Work instruction: Reproduce every line of the listing below without any changes, and leave the pictures out of your answer.

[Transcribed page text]
:::::
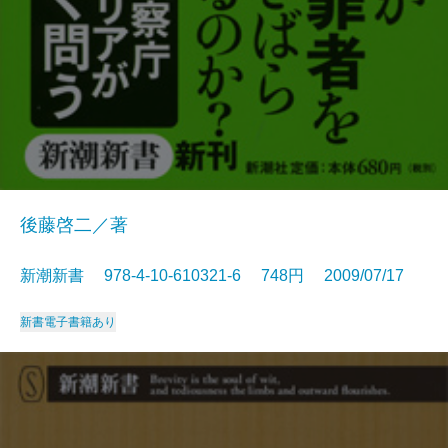
後藤啓二／著
新潮新書 978-4-10-610321-6 748円 2009/07/17
新書
電子書籍あり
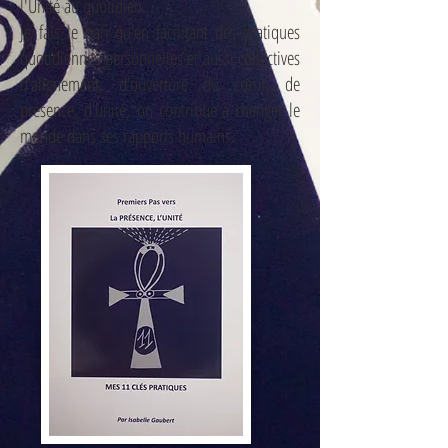
l'Unité au quotidien.
Je fais le pari qu’en facilitant des pratiques
quotidiennes personnelles et aussi collectives
d’alignement,
d’ouverture du cœur, de
présence, d’unité,
on contribue à changer le
monde dans ses rapports humains.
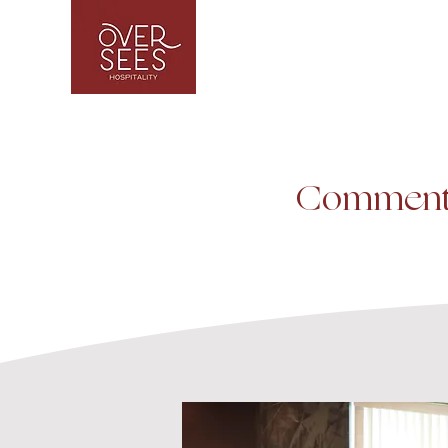
Comment 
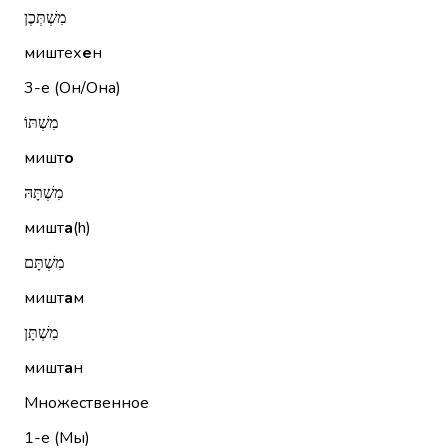
מִשְׁתְּכֶן
миштех
е
н
3-е (Он/Она)
מִשְׁתּוֹ
мишт
о
מִשְׁתָּהּ
мишт
а
(h)
מִשְׁתָּם
мишт
а
м
מִשְׁתָּן
мишт
а
н
Множественное
1-е (Мы)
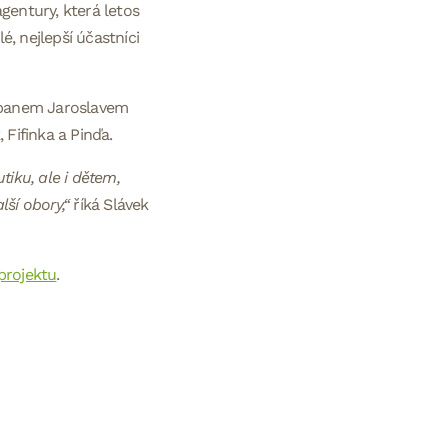
gentury, která letos
é, nejlepší účastníci
s panem Jaroslavem
Fifinka a Pinďa.
iku, ale i dětem,
ší obory,“
říká Slávek
 projektu
.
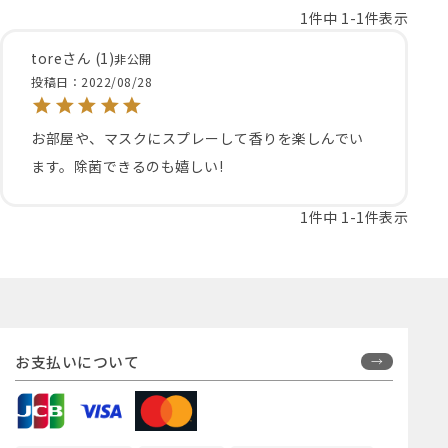
1
件中
1
-
1
件表示
tore
1
非公開
投稿日
2022/08/28
お部屋や、マスクにスプレーして香りを楽しんでい
ます。除菌できるのも嬉しい!
1
件中
1
-
1
件表示
お支払いについて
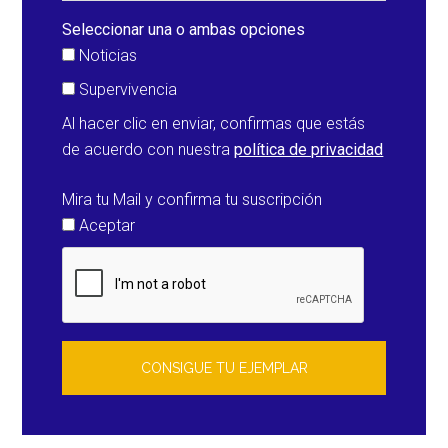
Seleccionar una o ambas opciones
Noticias
Supervivencia
Al hacer clic en enviar, confirmas que estás
de acuerdo con nuestra
política de privacidad
Mira tu Mail y confirma tu suscripción
Aceptar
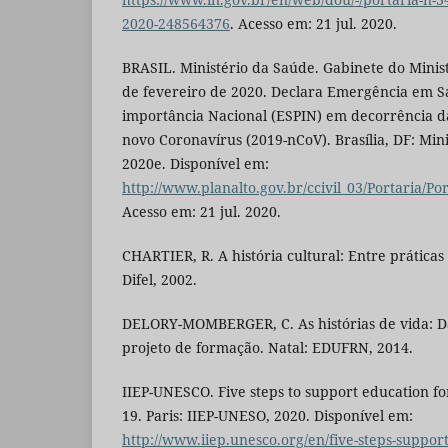
2020-248564376
. Acesso em: 21 jul. 2020.
BRASIL. Ministério da Saúde. Gabinete do Minist
de fevereiro de 2020. Declara Emergência em S
importância Nacional (ESPIN) em decorrência 
novo Coronavírus (2019-nCoV). Brasília, DF: Min
2020e. Disponível em:
http://www.planalto.gov.br/ccivil_03/Portaria/Po
Acesso em: 21 jul. 2020.
CHARTIER, R. A história cultural: Entre práticas
Difel, 2002.
DELORY-MOMBERGER, C. As histórias de vida: Da
projeto de formação. Natal: EDUFRN, 2014.
IIEP-UNESCO. Five steps to support education for
19. Paris: IIEP-UNESO, 2020. Disponível em:
http://www.iiep.unesco.org/en/five-steps-support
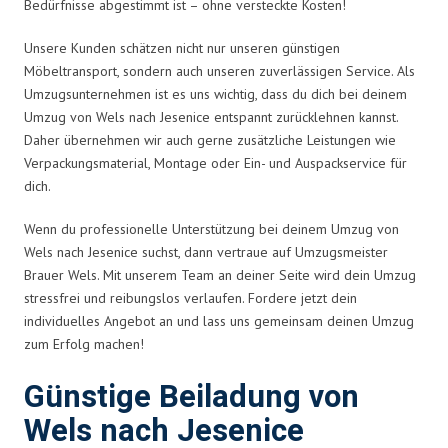
Bedürfnisse abgestimmt ist – ohne versteckte Kosten!
Unsere Kunden schätzen nicht nur unseren günstigen
Möbeltransport, sondern auch unseren zuverlässigen Service. Als
Umzugsunternehmen ist es uns wichtig, dass du dich bei deinem
Umzug von Wels nach Jesenice entspannt zurücklehnen kannst.
Daher übernehmen wir auch gerne zusätzliche Leistungen wie
Verpackungsmaterial, Montage oder Ein- und Auspackservice für
dich.
Wenn du professionelle Unterstützung bei deinem Umzug von
Wels nach Jesenice suchst, dann vertraue auf Umzugsmeister
Brauer Wels. Mit unserem Team an deiner Seite wird dein Umzug
stressfrei und reibungslos verlaufen. Fordere jetzt dein
individuelles Angebot an und lass uns gemeinsam deinen Umzug
zum Erfolg machen!
Günstige Beiladung von
Wels nach Jesenice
:::::
Response area:
後藤啓二／著
新潮新書 978-4-10-610321-6 748円 2009/07/17
新書
電子書籍あり
l'Unité au quotidien.
Je fais le pari qu’en facilitant des pratiques
quotidiennes personnelles et aussi collectives
d’alignement,
d’ouverture du cœur, de
présence, d’unité,
on contribue à changer le
monde dans ses rapports humains.
Comment 
מִשְׁתְּכֶן
миштех
е
н
3-е (Он/Она)
מִשְׁתּוֹ
мишт
о
מִשְׁתָּהּ
мишт
а
(h)
מִשְׁתָּם
мишт
а
м
מִשְׁתָּן
мишт
а
н
Множественное
1-е (Мы)
gentury, která letos
é, nejlepší účastníci
s panem Jaroslavem
Fifinka a Pinďa.
iku, ale i dětem,
ší obory,“
říká Slávek
 projektu
.
1
件中
1
-
1
件表示
tore
1
非公開
投稿日
2022/08/28
お部屋や、マスクにスプレーして香りを楽しんでい
ます。除菌できるのも嬉しい!
1
件中
1
-
1
件表示
お支払いについて
Seleccionar una o ambas opciones
Noticias
Supervivencia
Al hacer clic en enviar, confirmas que estás
de acuerdo con nuestra
política de privacidad
Mira tu Mail y confirma tu suscripción
Aceptar
2020-248564376
. Acesso em: 21 jul. 2020.
BRASIL. Ministério da Saúde. Gabinete do Minist
de fevereiro de 2020. Declara Emergência em S
importância Nacional (ESPIN) em decorrência 
novo Coronavírus (2019-nCoV). Brasília, DF: Min
2020e. Disponível em:
http://www.planalto.gov.br/ccivil_03/Portaria/Po
Acesso em: 21 jul. 2020.
CHARTIER, R. A história cultural: Entre práticas
Difel, 2002.
DELORY-MOMBERGER, C. As histórias de vida: Da
projeto de formação. Natal: EDUFRN, 2014.
IIEP-UNESCO. Five steps to support education for
19. Paris: IIEP-UNESO, 2020. Disponível em:
http://www.iiep.unesco.org/en/five-steps-support
Bedürfnisse abgestimmt ist – ohne versteckte Kosten!
Unsere Kunden schätzen nicht nur unseren günstigen
Möbeltransport, sondern auch unseren zuverlässigen Service. Als
Umzugsunternehmen ist es uns wichtig, dass du dich bei deinem
Umzug von Wels nach Jesenice entspannt zurücklehnen kannst.
Daher übernehmen wir auch gerne zusätzliche Leistungen wie
Verpackungsmaterial, Montage oder Ein- und Auspackservice für
dich.
Wenn du professionelle Unterstützung bei deinem Umzug von
Wels nach Jesenice suchst, dann vertraue auf Umzugsmeister
Brauer Wels. Mit unserem Team an deiner Seite wird dein Umzug
stressfrei und reibungslos verlaufen. Fordere jetzt dein
individuelles Angebot an und lass uns gemeinsam deinen Umzug
zum Erfolg machen!
Günstige Beiladung von
Wels nach Jesenice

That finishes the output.